# getting out of mobile phone contract



## denzilpc (May 13, 2008)

i hope someone can give me some advice! my daughter stupidly took out a phone contract for her boyfriend who said he would pay her back the rental but as you can guess they split up and she is now stuck with the contract which has 12 months to run is there any way she can get out of this without paying the £450 vodaphone want to end the contract.:wall:
thank for any advice .


----------



## wookey (Jul 13, 2007)

The only way you can get your daughter out of this is to do a 'transfer of ownership' to her ex-boyfriend.

He will have to provide id, bank statements etc and have a credit check to open an account. The ownership can then be transferred to him.

The only other thing to do is change your tariff to the cheapest on possible.


----------



## Nanoman (Jan 17, 2009)

As above. Unless she was forced into it against her will or there's some other obvious reason for the contract to be invalid i.e. she was insane when she signed it she's kinda stuck.


----------



## denzilpc (May 13, 2008)

insane sounds good to me !!!!!!


----------



## SarahAnn (Apr 6, 2011)

Send the DW boys round to his house. I'm sure he'll agree to sign anything :thumb:


----------



## -tom- (Jan 27, 2009)

i have managed once to get out off a contract with 3 as i had very poor signal it took couple of months but in the end they back down and ended the contract as goods not fit for purpose.


----------



## BJM (Oct 30, 2005)

If you cant cancel it then you could phone up Vodafone and request that the block the SIM and send you a new one - that way at least you'll get the use of the contract.


----------



## mattsbmw (Jul 20, 2008)

BJM said:


> If you cant cancel it then you could phone up Vodafone and request that the block the SIM and send you a new one - that way at least you'll get the use of the contract.


That sounds like a very sensible suggestion, dont think there is any other way of getting out of it.


----------



## wookey (Jul 13, 2007)

Has her ex still got the phone?

If you can't get it back report it stolen, as she is the on ultimately responsible for the costs.


----------



## HalfordsShopper (Jul 8, 2008)

^^ This is the way to go.
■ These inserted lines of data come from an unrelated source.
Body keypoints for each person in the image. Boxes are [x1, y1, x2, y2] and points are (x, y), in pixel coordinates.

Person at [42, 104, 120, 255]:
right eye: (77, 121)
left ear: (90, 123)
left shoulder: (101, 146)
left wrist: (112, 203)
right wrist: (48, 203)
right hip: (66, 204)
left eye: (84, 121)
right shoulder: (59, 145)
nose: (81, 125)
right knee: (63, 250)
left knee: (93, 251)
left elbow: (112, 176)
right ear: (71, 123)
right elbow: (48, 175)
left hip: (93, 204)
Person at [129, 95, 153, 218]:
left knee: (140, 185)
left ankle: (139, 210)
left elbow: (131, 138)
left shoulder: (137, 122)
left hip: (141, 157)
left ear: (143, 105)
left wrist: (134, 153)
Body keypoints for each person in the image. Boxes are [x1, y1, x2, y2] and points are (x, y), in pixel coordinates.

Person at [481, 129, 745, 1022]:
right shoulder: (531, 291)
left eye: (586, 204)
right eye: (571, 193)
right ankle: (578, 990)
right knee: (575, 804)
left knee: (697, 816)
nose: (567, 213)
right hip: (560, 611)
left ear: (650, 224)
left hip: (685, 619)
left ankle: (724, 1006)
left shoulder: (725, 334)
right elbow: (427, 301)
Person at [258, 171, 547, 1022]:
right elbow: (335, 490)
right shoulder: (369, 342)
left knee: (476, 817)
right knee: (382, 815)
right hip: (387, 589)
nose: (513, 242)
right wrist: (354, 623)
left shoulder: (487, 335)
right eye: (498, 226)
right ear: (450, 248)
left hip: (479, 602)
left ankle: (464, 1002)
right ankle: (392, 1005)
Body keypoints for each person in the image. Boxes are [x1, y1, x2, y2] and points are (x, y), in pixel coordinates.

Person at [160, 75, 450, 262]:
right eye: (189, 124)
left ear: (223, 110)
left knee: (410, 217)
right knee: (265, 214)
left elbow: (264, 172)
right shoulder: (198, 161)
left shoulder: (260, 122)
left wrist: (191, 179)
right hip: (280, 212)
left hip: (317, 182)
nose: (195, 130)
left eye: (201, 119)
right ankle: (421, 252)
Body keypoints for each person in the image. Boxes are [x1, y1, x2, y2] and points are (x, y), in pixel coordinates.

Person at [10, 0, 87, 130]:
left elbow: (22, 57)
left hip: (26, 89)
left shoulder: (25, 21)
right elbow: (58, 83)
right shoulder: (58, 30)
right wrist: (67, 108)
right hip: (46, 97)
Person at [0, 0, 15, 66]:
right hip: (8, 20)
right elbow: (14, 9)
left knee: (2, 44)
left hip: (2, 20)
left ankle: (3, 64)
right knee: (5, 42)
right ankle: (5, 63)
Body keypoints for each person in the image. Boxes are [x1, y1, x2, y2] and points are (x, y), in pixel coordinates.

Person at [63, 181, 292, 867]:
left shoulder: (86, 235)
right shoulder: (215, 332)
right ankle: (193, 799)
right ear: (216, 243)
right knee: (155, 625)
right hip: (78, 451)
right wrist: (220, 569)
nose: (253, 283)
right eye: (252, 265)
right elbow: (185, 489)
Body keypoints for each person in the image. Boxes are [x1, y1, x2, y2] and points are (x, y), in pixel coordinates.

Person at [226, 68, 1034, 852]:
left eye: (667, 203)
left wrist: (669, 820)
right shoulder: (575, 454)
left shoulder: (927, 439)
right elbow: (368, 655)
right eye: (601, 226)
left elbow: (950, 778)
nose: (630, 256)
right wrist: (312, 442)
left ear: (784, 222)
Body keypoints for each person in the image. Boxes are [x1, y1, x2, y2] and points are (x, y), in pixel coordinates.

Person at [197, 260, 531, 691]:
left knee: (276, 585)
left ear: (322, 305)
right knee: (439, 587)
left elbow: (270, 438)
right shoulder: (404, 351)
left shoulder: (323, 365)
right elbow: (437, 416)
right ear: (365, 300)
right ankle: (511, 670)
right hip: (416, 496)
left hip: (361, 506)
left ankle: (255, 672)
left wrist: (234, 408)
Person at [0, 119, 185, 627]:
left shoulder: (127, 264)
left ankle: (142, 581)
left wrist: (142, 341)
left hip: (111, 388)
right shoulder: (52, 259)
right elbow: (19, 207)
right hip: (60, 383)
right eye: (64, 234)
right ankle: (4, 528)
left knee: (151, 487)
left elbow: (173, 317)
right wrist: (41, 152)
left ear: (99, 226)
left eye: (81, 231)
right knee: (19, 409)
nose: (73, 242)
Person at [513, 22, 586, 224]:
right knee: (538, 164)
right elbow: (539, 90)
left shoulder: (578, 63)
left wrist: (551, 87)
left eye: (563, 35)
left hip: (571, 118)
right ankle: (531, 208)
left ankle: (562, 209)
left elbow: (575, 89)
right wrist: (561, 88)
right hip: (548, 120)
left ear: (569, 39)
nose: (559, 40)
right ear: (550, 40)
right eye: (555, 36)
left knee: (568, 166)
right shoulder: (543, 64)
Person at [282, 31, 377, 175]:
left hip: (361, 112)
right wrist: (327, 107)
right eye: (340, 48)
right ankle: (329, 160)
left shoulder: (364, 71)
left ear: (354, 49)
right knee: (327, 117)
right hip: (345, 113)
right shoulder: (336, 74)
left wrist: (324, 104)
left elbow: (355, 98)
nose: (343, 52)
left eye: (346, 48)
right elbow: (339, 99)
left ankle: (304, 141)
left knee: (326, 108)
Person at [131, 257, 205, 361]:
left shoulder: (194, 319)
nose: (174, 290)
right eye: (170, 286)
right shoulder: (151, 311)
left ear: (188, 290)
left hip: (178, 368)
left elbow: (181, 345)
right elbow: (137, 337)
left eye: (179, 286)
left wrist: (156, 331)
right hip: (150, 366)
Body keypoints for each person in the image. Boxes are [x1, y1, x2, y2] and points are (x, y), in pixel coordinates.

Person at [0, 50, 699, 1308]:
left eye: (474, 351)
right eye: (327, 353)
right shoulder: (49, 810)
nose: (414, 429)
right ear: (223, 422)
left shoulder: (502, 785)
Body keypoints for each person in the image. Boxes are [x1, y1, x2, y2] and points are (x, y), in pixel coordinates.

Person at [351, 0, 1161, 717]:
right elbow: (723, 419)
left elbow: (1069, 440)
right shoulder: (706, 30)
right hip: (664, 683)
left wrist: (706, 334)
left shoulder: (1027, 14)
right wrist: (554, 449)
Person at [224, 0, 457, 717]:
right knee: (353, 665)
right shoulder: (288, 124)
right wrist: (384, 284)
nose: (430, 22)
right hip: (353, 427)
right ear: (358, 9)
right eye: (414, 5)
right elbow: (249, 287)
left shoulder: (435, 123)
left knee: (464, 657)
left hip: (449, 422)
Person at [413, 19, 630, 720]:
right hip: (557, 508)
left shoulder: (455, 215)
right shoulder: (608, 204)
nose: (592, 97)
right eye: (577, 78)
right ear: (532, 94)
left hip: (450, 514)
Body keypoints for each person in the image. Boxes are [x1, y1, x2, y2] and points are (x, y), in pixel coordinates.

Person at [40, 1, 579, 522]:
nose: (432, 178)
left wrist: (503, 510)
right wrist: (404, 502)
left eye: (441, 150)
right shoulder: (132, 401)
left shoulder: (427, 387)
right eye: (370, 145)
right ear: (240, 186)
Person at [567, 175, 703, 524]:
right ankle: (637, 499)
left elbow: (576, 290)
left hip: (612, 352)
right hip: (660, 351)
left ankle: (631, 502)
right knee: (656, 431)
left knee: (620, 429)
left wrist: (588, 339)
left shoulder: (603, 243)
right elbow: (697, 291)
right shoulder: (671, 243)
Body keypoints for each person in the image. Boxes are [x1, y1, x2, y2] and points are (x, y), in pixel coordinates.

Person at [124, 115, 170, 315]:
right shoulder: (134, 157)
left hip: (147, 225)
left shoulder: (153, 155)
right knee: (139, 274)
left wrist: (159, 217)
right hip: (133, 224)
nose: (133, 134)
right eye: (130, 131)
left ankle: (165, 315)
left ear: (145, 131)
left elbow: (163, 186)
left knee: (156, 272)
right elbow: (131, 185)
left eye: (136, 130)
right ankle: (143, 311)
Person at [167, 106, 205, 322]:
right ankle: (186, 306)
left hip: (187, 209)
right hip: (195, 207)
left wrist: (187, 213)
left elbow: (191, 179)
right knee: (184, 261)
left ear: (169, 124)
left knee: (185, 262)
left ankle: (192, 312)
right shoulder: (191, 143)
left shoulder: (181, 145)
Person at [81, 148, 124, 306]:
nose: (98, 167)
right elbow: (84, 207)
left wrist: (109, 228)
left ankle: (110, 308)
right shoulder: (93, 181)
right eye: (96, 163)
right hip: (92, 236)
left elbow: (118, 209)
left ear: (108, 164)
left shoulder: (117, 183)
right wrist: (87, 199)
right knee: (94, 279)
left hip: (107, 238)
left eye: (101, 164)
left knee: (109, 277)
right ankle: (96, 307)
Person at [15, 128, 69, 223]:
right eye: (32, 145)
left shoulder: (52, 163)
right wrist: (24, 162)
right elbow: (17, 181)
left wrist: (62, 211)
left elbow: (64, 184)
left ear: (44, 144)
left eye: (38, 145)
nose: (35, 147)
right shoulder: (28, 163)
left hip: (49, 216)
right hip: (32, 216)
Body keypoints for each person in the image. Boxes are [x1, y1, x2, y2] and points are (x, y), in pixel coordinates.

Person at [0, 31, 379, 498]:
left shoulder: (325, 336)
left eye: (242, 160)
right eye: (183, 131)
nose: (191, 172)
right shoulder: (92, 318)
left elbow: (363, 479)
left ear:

Ask for the phone back. If he won't return it, then report it stolen and tell the police where it is.


----------



## rich1880 (May 26, 2010)

Good option would be to phone voda and say its been lost, get the SIM cancelled, once you get the new SIM you could call Voda and ask to be put onto the cheapest tariff then at least it may only be £15 a month to pay, they will also change your number free of charge one time only if you say youve been getting dodgy calls etc.


----------



## denzilpc (May 13, 2008)

thanks for all the advice got the phone back and getting a new sim so looks like I'M getting a new phone !


----------